Norwegian journalist and nonfiction writer (born 1959)

Sidsel Wold (born 23 February 1959) is a Norwegian journalist and non-fiction writer. She is known as Middle East correspondent for NRK, and is a recipient of the Ossietzky Award and the Gullruten honorary award.

== Personal life and education ==
Wold was born in Oslo on 23 February 1959, and grew up in Oslo and Bærum. In 1978 she worked at a kibbutz in Israel and learned speaking Hebrew. She has studied Russian language, history and political science at the University of Oslo. She graduated from Norsk journalisthøgskole in 1990.

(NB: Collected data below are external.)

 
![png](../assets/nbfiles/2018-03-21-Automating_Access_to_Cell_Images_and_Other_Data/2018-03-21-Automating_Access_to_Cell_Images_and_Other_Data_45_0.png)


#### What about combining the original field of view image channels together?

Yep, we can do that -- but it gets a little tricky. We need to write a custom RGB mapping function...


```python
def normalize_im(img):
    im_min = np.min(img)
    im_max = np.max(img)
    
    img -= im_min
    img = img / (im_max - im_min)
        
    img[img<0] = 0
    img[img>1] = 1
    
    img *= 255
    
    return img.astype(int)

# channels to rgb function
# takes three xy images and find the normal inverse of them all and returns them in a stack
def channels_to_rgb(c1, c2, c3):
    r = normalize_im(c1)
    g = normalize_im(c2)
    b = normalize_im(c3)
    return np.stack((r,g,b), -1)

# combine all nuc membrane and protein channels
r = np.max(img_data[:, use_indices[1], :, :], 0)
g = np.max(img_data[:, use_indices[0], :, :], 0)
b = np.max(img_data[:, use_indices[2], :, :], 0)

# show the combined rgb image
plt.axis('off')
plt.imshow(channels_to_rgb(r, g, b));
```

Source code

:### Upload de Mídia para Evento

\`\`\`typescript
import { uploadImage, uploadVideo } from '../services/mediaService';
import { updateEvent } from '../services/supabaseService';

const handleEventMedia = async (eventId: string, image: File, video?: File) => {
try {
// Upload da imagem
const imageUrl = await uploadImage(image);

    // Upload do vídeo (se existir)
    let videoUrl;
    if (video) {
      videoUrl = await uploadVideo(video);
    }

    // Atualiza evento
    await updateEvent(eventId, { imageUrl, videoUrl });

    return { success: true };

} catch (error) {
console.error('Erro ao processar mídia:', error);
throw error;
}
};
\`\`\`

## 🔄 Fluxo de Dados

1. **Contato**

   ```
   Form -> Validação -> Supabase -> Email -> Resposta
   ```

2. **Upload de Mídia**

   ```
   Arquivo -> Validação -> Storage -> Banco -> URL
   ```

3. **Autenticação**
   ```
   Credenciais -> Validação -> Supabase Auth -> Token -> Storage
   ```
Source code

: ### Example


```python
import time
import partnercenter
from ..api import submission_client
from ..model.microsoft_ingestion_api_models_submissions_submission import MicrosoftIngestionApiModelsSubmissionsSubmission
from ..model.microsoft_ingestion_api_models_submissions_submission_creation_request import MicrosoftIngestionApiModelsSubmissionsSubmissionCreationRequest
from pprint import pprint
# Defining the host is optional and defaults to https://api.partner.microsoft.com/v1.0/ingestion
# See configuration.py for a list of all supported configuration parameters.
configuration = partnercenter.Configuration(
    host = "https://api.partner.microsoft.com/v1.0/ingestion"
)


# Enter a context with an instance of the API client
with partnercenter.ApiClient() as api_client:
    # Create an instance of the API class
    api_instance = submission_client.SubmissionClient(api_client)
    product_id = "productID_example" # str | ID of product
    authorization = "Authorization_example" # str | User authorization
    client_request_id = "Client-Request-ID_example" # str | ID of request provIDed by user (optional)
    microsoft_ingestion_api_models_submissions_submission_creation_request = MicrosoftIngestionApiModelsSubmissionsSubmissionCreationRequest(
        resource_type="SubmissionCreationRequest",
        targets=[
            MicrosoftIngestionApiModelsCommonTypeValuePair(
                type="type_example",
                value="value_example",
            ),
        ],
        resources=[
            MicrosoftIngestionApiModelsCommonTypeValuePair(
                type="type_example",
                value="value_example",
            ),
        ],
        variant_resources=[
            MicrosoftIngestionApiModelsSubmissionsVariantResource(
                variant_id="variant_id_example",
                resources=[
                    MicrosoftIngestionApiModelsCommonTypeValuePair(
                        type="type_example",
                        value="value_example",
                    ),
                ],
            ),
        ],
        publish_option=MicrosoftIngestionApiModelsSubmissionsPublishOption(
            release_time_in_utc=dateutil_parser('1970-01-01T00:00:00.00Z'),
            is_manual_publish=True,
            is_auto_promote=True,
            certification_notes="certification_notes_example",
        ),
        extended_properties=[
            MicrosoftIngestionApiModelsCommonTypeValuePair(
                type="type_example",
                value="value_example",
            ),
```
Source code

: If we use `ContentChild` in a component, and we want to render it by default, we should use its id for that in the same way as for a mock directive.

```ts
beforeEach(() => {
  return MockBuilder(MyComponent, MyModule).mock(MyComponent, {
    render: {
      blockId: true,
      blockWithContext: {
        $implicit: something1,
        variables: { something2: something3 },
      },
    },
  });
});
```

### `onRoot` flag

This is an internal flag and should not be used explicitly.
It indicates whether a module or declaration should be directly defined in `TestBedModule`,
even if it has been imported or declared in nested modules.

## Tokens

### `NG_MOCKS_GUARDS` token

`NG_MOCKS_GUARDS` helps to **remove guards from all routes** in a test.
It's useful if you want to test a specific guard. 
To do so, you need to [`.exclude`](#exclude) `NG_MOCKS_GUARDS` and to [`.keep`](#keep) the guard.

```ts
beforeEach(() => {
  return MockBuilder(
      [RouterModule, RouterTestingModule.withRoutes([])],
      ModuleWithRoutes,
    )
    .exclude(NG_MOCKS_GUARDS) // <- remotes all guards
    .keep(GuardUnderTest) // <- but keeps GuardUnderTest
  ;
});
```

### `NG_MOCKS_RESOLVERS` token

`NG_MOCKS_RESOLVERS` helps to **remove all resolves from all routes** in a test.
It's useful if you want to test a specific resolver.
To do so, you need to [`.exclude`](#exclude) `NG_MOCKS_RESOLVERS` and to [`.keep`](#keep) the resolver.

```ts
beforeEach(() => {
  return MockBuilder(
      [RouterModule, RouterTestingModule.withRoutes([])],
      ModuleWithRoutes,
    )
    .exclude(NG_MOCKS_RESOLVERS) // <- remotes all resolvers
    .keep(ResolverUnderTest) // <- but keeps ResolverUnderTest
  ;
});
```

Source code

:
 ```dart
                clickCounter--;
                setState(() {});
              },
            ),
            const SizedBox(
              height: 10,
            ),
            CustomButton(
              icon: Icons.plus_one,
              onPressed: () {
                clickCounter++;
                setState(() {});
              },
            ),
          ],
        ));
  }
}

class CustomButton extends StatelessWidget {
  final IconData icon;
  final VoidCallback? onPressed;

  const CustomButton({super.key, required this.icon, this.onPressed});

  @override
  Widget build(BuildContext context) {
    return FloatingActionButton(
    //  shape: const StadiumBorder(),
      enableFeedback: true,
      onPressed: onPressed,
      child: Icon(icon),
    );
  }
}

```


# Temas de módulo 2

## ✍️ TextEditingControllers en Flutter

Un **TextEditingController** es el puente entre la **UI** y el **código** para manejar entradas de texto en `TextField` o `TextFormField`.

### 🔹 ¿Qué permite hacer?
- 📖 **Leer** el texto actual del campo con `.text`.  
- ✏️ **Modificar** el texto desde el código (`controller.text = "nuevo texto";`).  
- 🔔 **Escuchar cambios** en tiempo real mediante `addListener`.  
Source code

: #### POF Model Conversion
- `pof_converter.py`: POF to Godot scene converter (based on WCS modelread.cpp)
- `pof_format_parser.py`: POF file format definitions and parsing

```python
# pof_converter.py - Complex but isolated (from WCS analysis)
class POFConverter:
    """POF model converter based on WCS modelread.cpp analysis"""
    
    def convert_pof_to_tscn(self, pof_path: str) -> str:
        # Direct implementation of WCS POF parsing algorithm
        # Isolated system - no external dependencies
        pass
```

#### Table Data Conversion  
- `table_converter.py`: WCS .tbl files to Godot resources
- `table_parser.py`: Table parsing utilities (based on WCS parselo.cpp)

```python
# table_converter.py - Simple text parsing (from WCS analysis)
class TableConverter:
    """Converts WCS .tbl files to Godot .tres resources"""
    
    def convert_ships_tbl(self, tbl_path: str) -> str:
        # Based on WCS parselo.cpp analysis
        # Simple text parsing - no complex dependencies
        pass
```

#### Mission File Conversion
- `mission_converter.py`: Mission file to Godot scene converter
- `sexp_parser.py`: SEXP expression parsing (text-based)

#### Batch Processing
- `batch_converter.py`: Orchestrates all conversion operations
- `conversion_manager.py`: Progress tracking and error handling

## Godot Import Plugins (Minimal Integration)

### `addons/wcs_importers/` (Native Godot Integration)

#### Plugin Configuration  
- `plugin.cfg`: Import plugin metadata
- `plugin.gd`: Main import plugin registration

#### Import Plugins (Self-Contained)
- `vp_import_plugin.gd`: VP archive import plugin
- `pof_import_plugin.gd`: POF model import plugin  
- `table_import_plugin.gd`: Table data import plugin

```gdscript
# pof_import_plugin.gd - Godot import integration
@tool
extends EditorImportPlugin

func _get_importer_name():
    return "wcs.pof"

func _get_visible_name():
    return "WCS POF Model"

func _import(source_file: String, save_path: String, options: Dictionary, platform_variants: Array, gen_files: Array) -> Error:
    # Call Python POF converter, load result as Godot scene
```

Wold is married to journalist, non-fiction writer and globetrotter Ragnar Kvam Jr.

==Career==
Wold worked as journalist for the newspaper Morgenbladet from 1987 to 1988, before her journalist studies. After graduating as journalist in 1990, she started working as program host and reporter for NRK, both radio and television, where she hosted radio shows such as Her og nå and Timen er din. From 2007 to 2011 she was NRK's correspondent for the Middle East region, based in Jerusalem. From 2016 she was again Middle East correspondent for NRK, based in Istanbul.

In 2011 Wold was awarded Perspektivprisen by the Norwegian Refugee Council for her communication of international news, in particular her reports on complex matters from the Middle East. In 2014 she received the Ossietzky Award from the Norwegian chapter of P.E.N., again for her middle East reportings.

Her books include Warra! Warra!: Da de hvite kom til Australia from 1999, which earned her a debut prize from the Norwegian Writers for Children; further Checkpoint: En beretning fra Midtøsten (2006), and Landet som lovet alt: Min israelske reise from 2015.

She received the Gullruten honorary award in 2023.